The following Protest was entered against retaining the 55th Clause in the Bill.


"1. Because the parts of the Bill which it was proposed to reject impose the charge of maintaining every bastard child on the mother alone, thus laying on one of the parents the whole of a burthen which by the most obvious dictate of natural justice, and the plainest deduction from the law of God, ought to be borne equally, or in proportion to their several ability, by both.

"2. Because the burthen thus laid on the mother, in a degree far beyond her power to bear, will ordinarily place and keep her in permanent and absolute dependence on parish relief; and coupled with another provision which makes any man who shall marry such mother liable to the maintenance of her child, can hardly fail to encourage the most unbounded licentiousness, for as the woman is thus shut out from all prospect of marriage, and as both she and her spurious progeny, present and future, be they as numerous as they may, will be all maintained by the parish, without further shame, suffering, or inconvenience to herself—as, in short, she will be deprived of all the aids to virtue which Providence has mercifully given in temporal objects of fear and hope, it can hardly be doubted that her own incontinence and the absolute impunity held out to every man who after she has once borne a child may choose to offend with her, will make almost every such woman to become a common prostitute, and every workhouse of which such women are inmates to be a common receptacle of prostitutes, from which they will carry on their vicious courses with little or no effectual restraint, unless the workhouse itself be converted into a gaol, and every woman who bears a bastard child, and is too poor to maintain it without assistance, be consigned to lasting imprisonment.

"3. Because another and more appall- ing consequence may be expected to ensue, in the case of those unhappy women who, after their fall from chastity, still retain some perverted feelings of honour, which the provisions of this Bill are too likely to place in conflict with the best instinct of their nature, tempting them to the destruction or the abandonment of the wretched infants, whose lives cannot be sustained without subjecting their mothers to so much of lengthened misery and degradation.

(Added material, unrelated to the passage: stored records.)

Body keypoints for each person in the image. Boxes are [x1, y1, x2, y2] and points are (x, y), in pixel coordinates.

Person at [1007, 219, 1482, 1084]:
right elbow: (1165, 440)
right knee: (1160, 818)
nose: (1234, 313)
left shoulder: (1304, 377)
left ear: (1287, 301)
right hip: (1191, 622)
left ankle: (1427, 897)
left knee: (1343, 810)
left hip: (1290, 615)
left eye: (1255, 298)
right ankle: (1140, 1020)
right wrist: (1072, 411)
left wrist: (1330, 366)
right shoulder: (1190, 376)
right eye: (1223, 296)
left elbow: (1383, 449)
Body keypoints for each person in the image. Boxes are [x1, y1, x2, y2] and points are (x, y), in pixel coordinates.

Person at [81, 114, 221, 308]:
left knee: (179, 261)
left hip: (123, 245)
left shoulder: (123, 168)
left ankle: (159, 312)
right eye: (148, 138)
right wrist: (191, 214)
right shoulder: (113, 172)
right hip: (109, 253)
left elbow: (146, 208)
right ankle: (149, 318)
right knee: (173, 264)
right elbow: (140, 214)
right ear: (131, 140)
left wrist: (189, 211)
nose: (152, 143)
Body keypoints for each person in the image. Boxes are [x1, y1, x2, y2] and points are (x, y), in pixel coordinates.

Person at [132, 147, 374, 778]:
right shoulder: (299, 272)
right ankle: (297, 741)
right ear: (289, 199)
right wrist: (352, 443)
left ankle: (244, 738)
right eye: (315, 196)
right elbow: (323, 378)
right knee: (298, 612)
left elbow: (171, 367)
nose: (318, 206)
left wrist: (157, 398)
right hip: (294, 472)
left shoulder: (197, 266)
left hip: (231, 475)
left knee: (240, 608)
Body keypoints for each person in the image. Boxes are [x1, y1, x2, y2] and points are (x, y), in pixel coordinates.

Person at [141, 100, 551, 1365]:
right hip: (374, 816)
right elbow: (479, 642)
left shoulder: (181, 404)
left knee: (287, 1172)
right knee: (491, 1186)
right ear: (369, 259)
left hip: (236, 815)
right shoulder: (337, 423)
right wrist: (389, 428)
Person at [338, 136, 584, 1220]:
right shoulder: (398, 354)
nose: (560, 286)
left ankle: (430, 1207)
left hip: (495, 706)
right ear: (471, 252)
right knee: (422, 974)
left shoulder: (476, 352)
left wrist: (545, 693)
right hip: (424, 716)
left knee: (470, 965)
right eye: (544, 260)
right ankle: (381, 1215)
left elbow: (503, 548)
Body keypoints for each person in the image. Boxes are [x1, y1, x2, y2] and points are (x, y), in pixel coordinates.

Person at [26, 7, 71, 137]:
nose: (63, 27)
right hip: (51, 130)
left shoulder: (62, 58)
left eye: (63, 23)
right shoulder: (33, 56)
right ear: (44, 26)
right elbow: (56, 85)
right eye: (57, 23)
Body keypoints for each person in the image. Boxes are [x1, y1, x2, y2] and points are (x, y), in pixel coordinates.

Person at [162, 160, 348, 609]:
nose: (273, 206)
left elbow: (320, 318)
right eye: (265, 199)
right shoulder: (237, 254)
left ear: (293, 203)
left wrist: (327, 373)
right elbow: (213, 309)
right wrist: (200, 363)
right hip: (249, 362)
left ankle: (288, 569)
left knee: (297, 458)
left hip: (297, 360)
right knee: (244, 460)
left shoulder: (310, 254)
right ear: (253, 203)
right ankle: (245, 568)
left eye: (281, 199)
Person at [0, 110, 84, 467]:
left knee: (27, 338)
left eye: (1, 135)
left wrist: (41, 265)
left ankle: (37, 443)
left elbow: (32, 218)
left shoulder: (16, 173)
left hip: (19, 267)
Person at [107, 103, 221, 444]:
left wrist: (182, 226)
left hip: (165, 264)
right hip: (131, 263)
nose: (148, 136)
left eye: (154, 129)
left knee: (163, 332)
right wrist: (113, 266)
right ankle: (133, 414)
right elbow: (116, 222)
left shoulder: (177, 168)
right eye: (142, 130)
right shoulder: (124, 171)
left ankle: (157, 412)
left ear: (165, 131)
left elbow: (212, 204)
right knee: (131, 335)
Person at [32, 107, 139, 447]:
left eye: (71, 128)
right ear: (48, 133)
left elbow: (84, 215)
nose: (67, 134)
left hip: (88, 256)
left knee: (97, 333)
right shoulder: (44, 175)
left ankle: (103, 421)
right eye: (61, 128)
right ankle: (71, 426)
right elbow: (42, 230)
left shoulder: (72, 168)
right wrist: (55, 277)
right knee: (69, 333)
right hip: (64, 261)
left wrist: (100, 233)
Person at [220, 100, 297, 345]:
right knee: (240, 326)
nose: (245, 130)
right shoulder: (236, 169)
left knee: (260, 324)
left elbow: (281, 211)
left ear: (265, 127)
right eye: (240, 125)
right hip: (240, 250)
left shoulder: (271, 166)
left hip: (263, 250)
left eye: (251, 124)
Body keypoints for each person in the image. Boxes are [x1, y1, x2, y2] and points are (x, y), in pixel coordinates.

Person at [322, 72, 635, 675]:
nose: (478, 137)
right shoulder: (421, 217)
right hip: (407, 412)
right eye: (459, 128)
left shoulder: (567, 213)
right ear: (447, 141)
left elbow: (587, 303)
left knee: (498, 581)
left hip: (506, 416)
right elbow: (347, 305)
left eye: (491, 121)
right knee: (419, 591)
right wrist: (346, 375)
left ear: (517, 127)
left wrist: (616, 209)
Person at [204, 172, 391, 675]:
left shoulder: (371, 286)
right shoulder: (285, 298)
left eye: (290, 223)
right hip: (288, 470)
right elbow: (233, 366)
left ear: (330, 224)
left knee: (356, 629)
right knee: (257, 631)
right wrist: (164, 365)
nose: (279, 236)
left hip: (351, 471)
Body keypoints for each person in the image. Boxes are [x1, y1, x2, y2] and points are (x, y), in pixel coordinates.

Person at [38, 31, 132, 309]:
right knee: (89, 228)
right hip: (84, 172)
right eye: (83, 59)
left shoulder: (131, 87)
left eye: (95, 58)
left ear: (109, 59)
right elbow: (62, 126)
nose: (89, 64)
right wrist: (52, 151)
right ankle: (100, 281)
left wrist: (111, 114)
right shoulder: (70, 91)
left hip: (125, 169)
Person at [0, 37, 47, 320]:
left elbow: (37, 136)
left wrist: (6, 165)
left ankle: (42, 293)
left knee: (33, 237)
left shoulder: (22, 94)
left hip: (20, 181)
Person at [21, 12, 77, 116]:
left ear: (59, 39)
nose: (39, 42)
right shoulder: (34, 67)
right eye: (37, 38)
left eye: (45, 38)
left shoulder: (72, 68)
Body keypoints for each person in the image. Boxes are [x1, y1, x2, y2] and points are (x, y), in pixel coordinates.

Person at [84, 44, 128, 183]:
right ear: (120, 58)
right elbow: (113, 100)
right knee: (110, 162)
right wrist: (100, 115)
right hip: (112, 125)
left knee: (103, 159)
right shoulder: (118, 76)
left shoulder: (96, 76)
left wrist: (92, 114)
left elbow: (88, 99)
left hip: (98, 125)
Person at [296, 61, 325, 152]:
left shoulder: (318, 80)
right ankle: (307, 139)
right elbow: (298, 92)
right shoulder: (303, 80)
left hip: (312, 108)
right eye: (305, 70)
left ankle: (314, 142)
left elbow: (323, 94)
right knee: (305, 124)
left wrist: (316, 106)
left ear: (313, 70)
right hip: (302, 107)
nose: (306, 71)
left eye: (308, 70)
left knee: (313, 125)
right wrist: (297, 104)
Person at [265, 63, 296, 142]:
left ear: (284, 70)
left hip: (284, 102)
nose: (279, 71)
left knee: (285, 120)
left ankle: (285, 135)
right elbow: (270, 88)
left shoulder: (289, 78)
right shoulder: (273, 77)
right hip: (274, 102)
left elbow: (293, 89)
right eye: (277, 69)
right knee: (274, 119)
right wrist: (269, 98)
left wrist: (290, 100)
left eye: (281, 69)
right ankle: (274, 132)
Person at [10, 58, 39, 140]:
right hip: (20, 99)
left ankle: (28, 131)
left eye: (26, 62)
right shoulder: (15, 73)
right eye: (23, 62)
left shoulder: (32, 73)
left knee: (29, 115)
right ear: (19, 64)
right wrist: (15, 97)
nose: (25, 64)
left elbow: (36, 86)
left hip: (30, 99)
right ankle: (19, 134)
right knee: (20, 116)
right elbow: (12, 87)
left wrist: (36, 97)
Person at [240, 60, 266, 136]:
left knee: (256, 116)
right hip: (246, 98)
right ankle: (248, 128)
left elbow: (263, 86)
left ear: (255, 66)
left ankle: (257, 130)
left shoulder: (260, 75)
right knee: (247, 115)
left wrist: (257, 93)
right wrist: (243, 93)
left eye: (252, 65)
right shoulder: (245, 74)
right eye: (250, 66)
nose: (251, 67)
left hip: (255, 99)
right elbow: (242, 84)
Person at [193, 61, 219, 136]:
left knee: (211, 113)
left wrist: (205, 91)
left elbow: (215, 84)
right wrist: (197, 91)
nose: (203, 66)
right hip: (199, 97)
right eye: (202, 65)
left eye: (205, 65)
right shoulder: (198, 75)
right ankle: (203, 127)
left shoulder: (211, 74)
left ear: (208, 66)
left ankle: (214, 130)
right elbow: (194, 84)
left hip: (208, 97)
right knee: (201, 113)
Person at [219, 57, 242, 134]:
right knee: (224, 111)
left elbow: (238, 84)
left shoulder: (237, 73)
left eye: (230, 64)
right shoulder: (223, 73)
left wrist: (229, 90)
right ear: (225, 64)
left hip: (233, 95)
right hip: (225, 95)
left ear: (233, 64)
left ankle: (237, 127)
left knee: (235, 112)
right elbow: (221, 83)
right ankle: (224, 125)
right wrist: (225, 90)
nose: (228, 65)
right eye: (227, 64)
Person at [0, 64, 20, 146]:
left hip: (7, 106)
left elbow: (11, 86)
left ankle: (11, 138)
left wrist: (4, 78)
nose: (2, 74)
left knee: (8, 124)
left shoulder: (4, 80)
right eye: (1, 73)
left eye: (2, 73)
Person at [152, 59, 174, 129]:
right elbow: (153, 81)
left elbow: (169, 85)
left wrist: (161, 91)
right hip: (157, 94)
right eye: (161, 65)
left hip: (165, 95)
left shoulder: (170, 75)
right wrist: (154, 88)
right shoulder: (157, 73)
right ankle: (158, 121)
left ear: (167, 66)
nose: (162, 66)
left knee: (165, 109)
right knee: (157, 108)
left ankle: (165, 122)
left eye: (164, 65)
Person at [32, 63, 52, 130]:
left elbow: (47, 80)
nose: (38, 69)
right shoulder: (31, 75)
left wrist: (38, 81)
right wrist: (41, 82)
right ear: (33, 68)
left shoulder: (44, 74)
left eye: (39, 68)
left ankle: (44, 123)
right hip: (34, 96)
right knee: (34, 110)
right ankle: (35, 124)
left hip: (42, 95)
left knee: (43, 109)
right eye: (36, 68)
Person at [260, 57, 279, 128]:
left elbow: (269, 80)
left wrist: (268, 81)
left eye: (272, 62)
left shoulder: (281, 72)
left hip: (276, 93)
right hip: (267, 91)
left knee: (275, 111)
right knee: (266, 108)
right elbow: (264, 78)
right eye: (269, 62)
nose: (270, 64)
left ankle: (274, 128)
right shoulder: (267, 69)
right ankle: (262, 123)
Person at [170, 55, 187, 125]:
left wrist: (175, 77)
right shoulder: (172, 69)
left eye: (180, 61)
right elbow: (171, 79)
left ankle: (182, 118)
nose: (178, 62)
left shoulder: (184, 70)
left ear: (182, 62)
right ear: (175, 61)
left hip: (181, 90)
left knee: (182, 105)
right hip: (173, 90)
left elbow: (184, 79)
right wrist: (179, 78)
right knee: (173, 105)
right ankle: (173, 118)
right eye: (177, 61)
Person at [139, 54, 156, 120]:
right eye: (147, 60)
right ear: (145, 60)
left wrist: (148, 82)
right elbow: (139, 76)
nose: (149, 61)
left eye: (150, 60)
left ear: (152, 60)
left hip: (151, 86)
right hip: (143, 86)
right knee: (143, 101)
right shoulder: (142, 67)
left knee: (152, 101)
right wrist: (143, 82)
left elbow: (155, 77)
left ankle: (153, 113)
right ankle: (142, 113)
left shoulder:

"4. Because, while such is the injustice, and such the frightful tendency, of the provisions of this Bill, as they affect women, its probable effect on men are less to be deprecated. From men in humble life the Bill removes one of the most powerful checks on their licentious appetites, which Providence has imposed in the cost and burthen consequent on the indulgence of them, thus opposing itself to God's holy institution for the continuance of the species by lawful wedlock. It does more—it directly tends to harden the hearts of men, to aggravate their natural selfishness, to pervert and corrupt their moral sensibility, to make them deem themselves released by Act of Parliament from one of the first and most obvious duties which the laws of nature—in other words, the laws of God, impose—a duty which must endure so long as the relation of parent and child shall subsist—a duty which no man who deserves the name of man has ever yet dared to set at nought.

"5. and lastly. Because a law which professes on the face of it to bear so unequally on two parties whose moral guilt must be deemed equal—imposing its burthen with exclusive and extreme severity on the more helpless, leaving the stronger and the abler absolutely untouched, (even by the provisions subsequently introduced) so long as the weaker party is capable of bearing anything, and then interfering, not on the principle of equal justice, but solely to indemnify the parish from any excess of charge which the exhaustion of the mother may make it impossible to wring from her—because such law cannot carry with it that which is indispensable in all wholesome legislation—the sanction of public opinion; but proceeding on the unchristian principle of doing evil that good may come, must like every other such attempt fail of the end proposed, with this unhappy aggravation of the failure, that it tends to shake tie confidence of the people in the justice and righteousness of the laws in general, and to impair their respect for that Legislature which shall have ventured to enact it.